La recherche-et-développement de ce projet innovant a été réalisée à Rupt-sur-Moselle. Aujourd’hui, les étapes de défibrage des vieux jeans et de filage sont confiées à Textile des Dunes (Nord). Le tissage est assuré par Tissage de France et Tissages de Charlieu (Loire), tandis que la confection se partage entre sept ateliers répartis sur le territoire national.
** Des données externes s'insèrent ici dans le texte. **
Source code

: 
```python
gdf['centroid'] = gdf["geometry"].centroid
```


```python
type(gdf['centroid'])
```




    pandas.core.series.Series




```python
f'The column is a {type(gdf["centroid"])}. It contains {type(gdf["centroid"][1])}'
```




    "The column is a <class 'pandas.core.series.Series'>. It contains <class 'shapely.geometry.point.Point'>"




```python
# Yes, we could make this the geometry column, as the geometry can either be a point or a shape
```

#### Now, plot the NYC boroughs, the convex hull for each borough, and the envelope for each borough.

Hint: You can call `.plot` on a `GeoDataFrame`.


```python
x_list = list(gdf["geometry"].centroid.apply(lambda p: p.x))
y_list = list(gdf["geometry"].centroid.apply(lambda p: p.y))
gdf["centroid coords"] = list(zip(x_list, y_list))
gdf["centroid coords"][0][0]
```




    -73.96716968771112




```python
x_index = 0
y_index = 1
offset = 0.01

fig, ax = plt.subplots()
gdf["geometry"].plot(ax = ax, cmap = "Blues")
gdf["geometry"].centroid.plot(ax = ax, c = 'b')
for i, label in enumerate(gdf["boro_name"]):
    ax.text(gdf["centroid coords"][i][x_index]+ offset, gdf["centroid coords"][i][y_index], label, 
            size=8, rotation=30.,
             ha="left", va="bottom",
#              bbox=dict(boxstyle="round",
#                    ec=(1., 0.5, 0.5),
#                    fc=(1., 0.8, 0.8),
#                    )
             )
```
Après le vent de relocalisation industrielle qui a soufflé au lendemain de la pandémie de Covid 19, Thomas Huriez évoque « une conjoncture devenue difficile, avec des coûts énergétiques qui ont beaucoup pénalisé notre activité de tissage, et un marché qui se complexifie ». Ce durcissement a connu sa traduction tout près de Rupt-sur-Moselle, avec la liquidation en septembre dernier de Filatures et Tissages des Vosges à Saulxures-sur-Moselotte, une entreprise de 50 salariés ancestrale du textile vosgien, puisqu'elle avait été fondée en 1825 et avait survécu jusqu'alors à toutes les tourmentes nombreuses de la filière.